生徒さんが授業中に『先生、この問題解らないから説明して。全く手が出ないよ。』と質問してくるのは日常の光景です。そんな生徒さんを見て解らないものを解らないと言えることは一つの才能だな・・・と感じます。
そんな時はこちらも張り切って『この問題はね、ここに補助線を引いて・・・』『この問題のキーワードはここにあるんだよ。だから・・・』などと説明を始めた途端、生徒さんは『解った!あとは自分でやる!』と自分の席に戻ることがあります。説明したかったな、という思いをじっと堪えなければならない瞬間です。
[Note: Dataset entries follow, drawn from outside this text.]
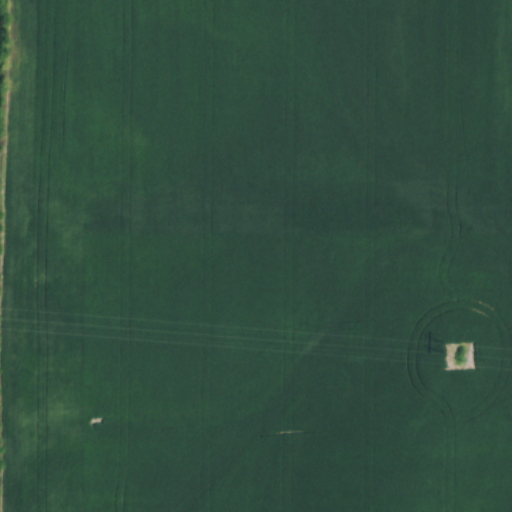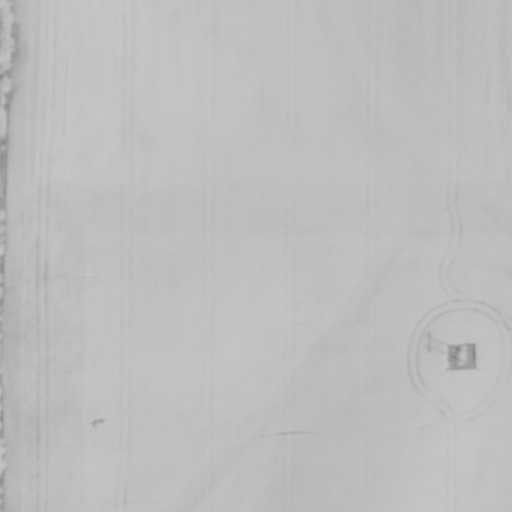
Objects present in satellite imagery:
power tower: (459, 352)
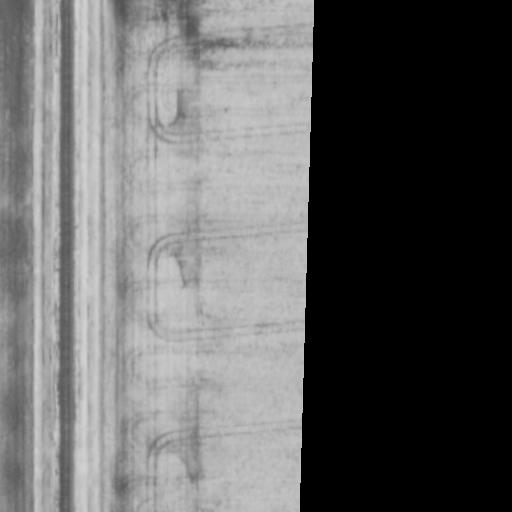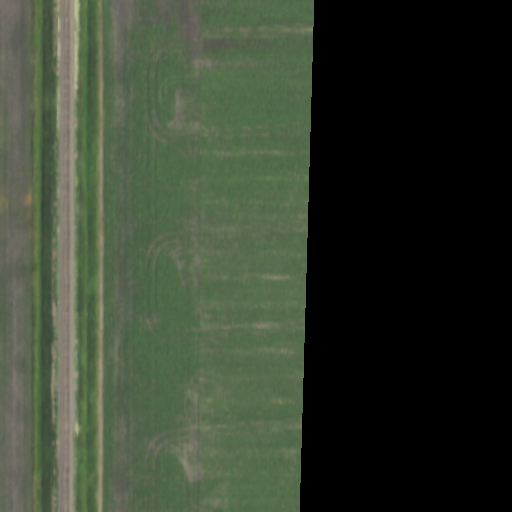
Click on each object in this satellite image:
railway: (63, 256)
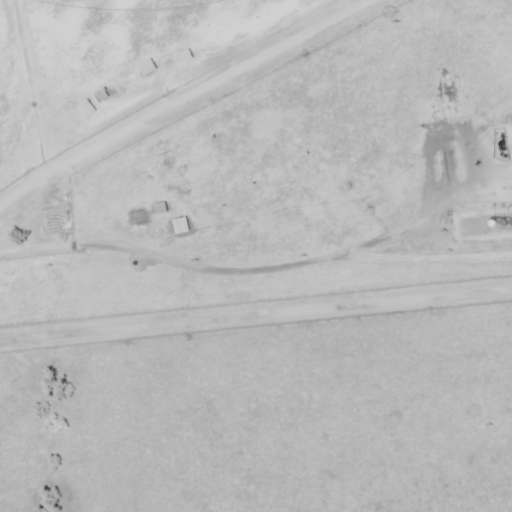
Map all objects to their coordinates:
road: (189, 101)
中には『この生徒さんにはたった一つの糸口さえ掴めればこの問題を解ける』と分かっている場合(こちらも生徒さんの力は把握しています)があります。その時には一つ二つのヒントだけ与えて様子を見るようにします。そうすれば『解った!』が導き出せるのです。
問題を見て『この問題はこのやり方で解けるはずだけど・・・』として一つのやり方に拘ってしまうことを『止心(ししん)』と言います。このやり方? は落とし穴、実は全く別の方法で解けば難なく解けるような問題は入試でもよく見られる出題です。これらの問題は得てして『合否を分ける問題』となることがあります。
止心の類義語として拘泥が挙げられます。それに対しての対義語は『放心』です。放心は『ぼんやりすること』だけが一般的な意味ですが、別の意味で『気にかけないこと。転じて広い目で物事を捉えること。』という意味があります。ここで用いた意味は後者を指しています。
真面目に取り組める生徒さんに限って演習中に止心が見られ、結果として落とし穴にはまってしまいます。しかし問題を俯瞰で見る放心も大切なことなのです。
授業中は広い目で見る放心が大切です。蛇足ながら『ぼんやりする方の』放心は・・・厳禁です。